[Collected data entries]
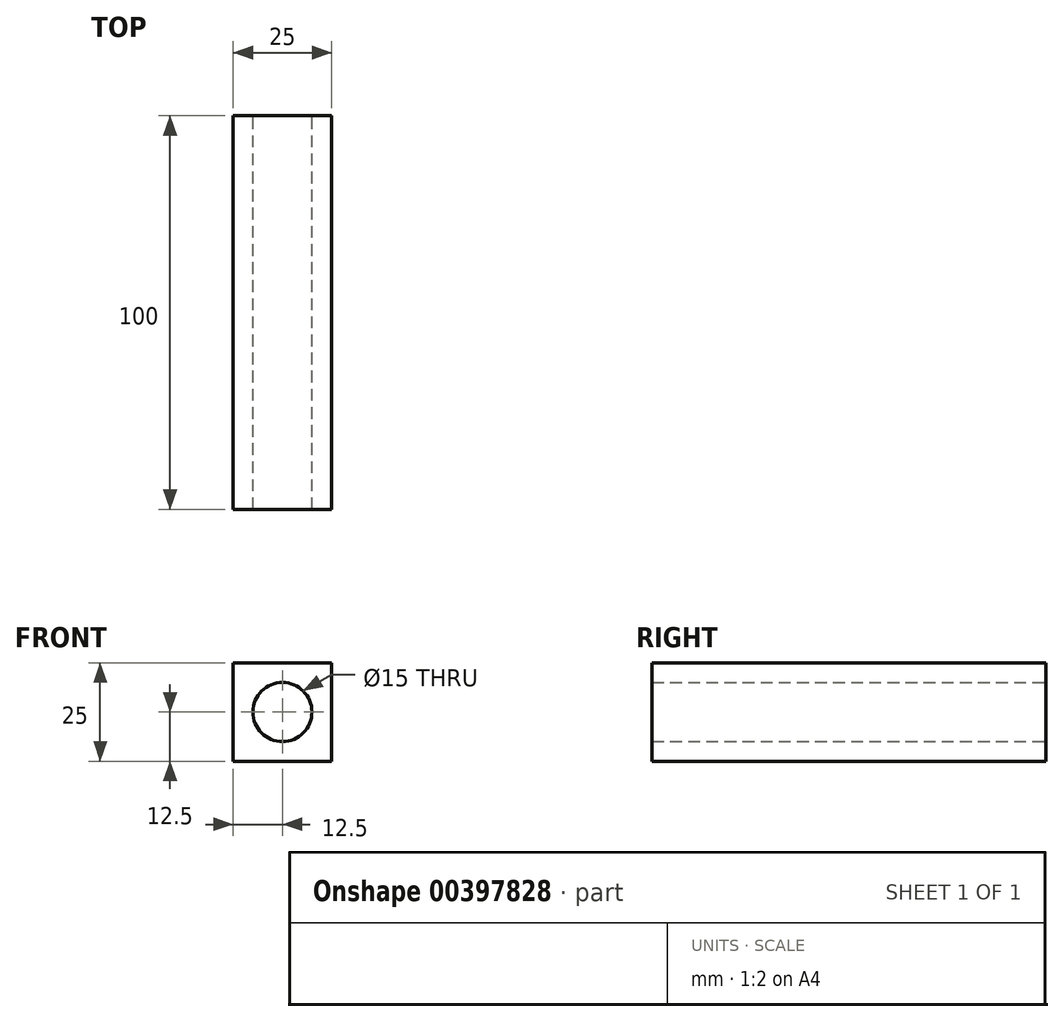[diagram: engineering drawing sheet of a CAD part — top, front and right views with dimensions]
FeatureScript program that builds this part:
annotation { "Feature Type Name" : "Feature", "Feature Type Description" : "" }
export const myFeature = defineFeature(function(context is Context, id is Id, definition is map)
    precondition{}
    {
        {
            var Q0;
            Q0=qCreatedBy(makeId("Front.planeOp"),FACE);
            var sketch = newSketch(context, id + "F0", { "sketchPlane" : qUnion([Q0])});
            skLineSegment(sketch, "E0.bottom", {"start": v(-12.5, 12.5) * mm, "end": v(12.5, 12.5) * mm});
            skLineSegment(sketch, "E0.top", {"start": v(-12.5, -12.5) * mm, "end": v(12.5, -12.5) * mm});
            skLineSegment(sketch, "E0.left", {"start": v(-12.5, 12.5) * mm, "end": v(-12.5, -12.5) * mm});
            skLineSegment(sketch, "E0.right", {"start": v(12.5, 12.5) * mm, "end": v(12.5, -12.5) * mm});
            skPoint(sketch, "E0.middle", {"position": v(0, 0) * mm});
            skCircle(sketch, "E1", {"center": v(0, 0) * mm, "radius": 7.5 * mm});
            skSolve(sketch);
        }
        {
            var Q0;
            Q0 = qSketchRegion(id + "F0", true);
            extrude(context, id + "F1", {"entities" : qUnion([Q0]), "depth" : 100 * mm});
        }
    });
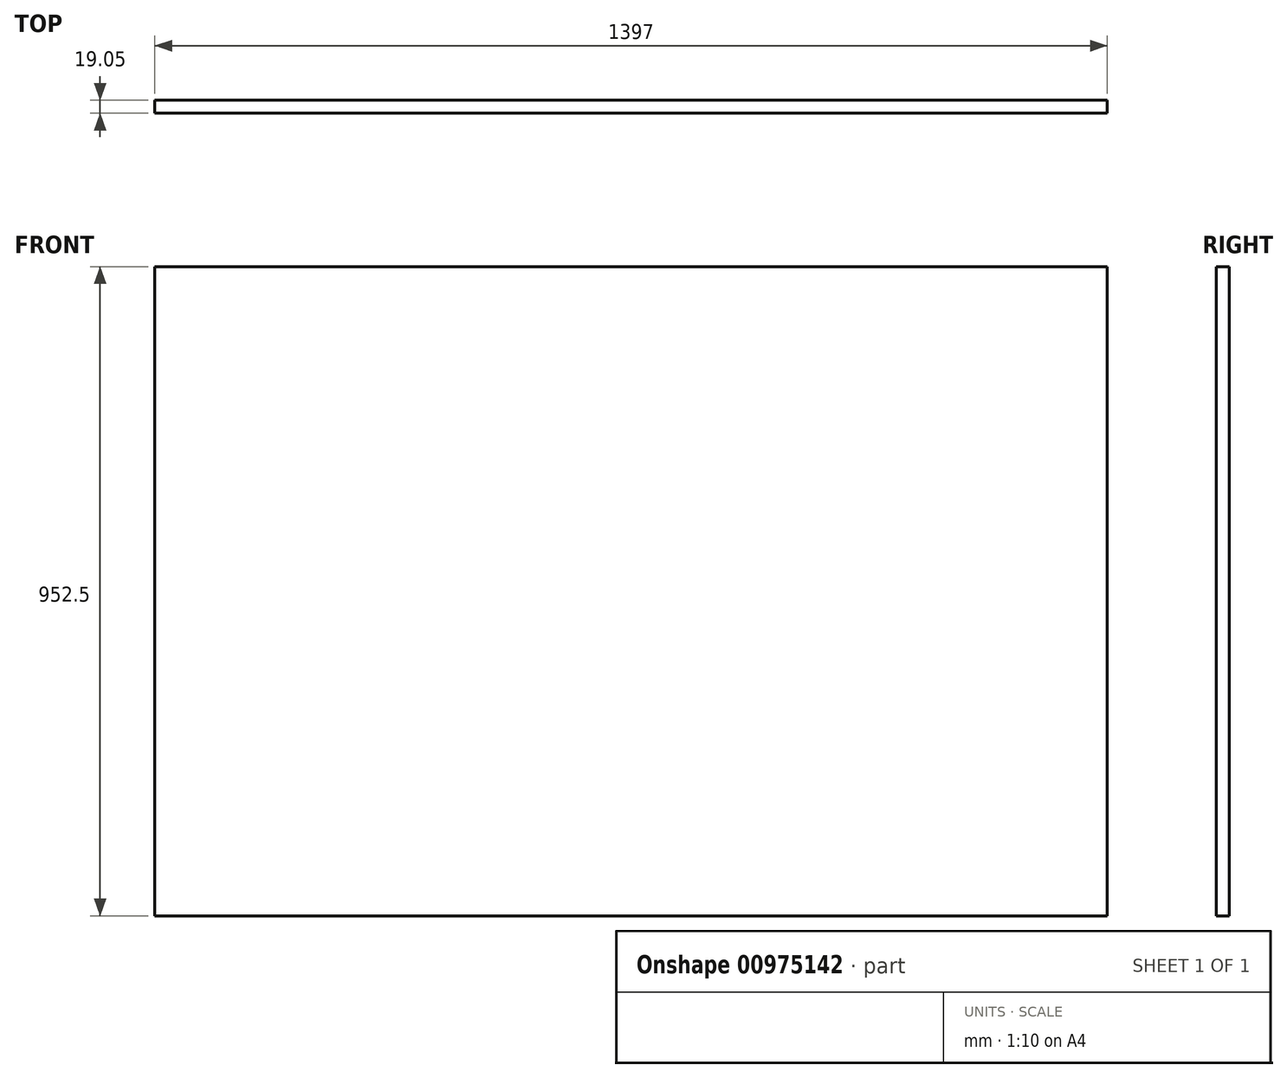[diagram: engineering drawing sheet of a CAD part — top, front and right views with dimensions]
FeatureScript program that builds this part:
annotation { "Feature Type Name" : "Feature", "Feature Type Description" : "" }
export const myFeature = defineFeature(function(context is Context, id is Id, definition is map)
    precondition{}
    {
        {
            var Q0;
            Q0=qCreatedBy(makeId("Front.planeOp"),FACE);
            var sketch = newSketch(context, id + "F0", { "sketchPlane" : qUnion([Q0])});
            skLineSegment(sketch, "E0.bottom", {"start": v(0, 0) * mm, "end": v(1397, 0) * mm});
            skLineSegment(sketch, "E0.top", {"start": v(0, 952.5) * mm, "end": v(1397, 952.5) * mm});
            skLineSegment(sketch, "E0.left", {"start": v(0, 0) * mm, "end": v(0, 952.5) * mm});
            skLineSegment(sketch, "E0.right", {"start": v(1397, 0) * mm, "end": v(1397, 952.5) * mm});
            skSolve(sketch);
        }
        {
            var Q0;
            Q0=makeQuery(id+"F0.imprint","IMPRINT",FACE,{"disambiguationData":[TD([[makeQuery(id+"F0.imprint","IMPRINT",EDGE,{"derivedFrom":sQuery(id+"F0.wireOp",EDGE,"E0.bottom")}),1.0]])]});
            extrude(context, id + "F1", {"entities" : qUnion([Q0]), "depth" : 19.05 * mm, "offsetDistance" : 25.4 * mm});
        }
    });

■ YOUR OBJECTIVE
Collect every line from the items above that contains the string "extrude", treating uppercase and lowercase letters as distinct.

■ THE RESPONSE
            extrude(context, id + "F1", {"entities" : qUnion([Q0]), "depth" : 100 * mm});
            extrude(context, id + "F1", {"entities" : qUnion([Q0]), "depth" : 19.05 * mm, "offsetDistance" : 25.4 * mm});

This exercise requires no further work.